Yıldırım’ın söylediklerinde benim yazdıklarımı tekzip eden bir cümle var mı?
Yok, ama buna rağmen yapımcı şirket “Filmimize yasak koydular. ‘Günah Keçisi’nin önünü kesiyorlar” söyleminde ısrarlı.
Ben diyorum ki, hava bozdu, yağmur yağacak.

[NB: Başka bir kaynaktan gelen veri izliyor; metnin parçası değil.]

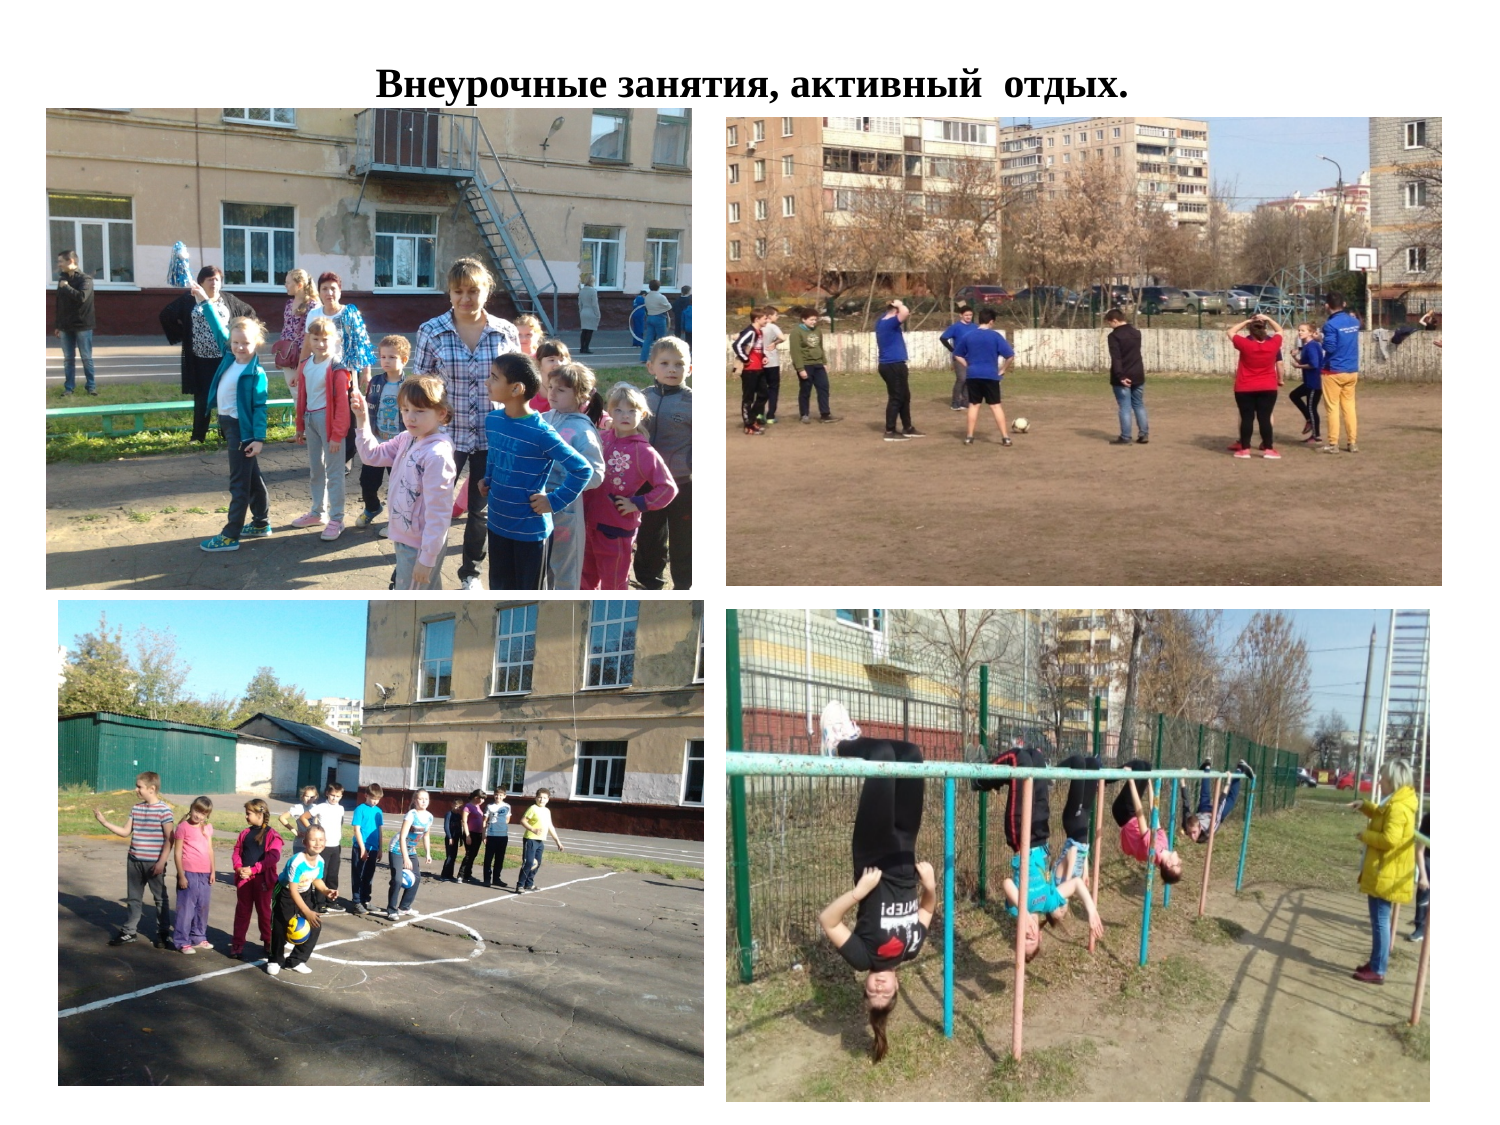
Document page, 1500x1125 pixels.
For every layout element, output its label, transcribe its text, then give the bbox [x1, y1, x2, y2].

picture [46, 108, 692, 590]
picture [58, 600, 704, 1086]
picture [726, 609, 1430, 1102]
title Внеурочные занятия, активный отдых. [75, 45, 1430, 118]
picture [726, 116, 1442, 587]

Onlar diyor ki, “Bize uzun burunlu” dedin.
Peki işin gerçeği ne?
Yazdıklarımdan sonra ortalık toz duman olunca, Medya Mühendisliği, Medyavizyon ve Mars arasında yapılan görüşmelerden sonra gelinen durum şu:
Bu hafta sonu Mars, 'Günah Keçisi'nin 'son hali'ni bir kez daha izleyecek ve grup filmi hangi salonlarında oynatabileceğine karar verecek.
Bu vesileyle şunu anladım ki, çektiği porno filmlerle şöhrete ulaşan Şahin K.’nın komedi filmine bayağı meraklı insan varmış Türkiye’de.
'Günah Keçisi'nin fragmanlarının internette 'tık’lanma rekoru kırması da bunun göstergesi.
Bakalım, sanal alemdeki bu ilgi film vizyona girince gişeye yansıyacak mı?
Yeri gelmişken şunu da vurgulamakta yarar görüyorum.
Yazdıklarımla 'Günah Keçisi'nin önünü kesmedim, aksine önünü açtım.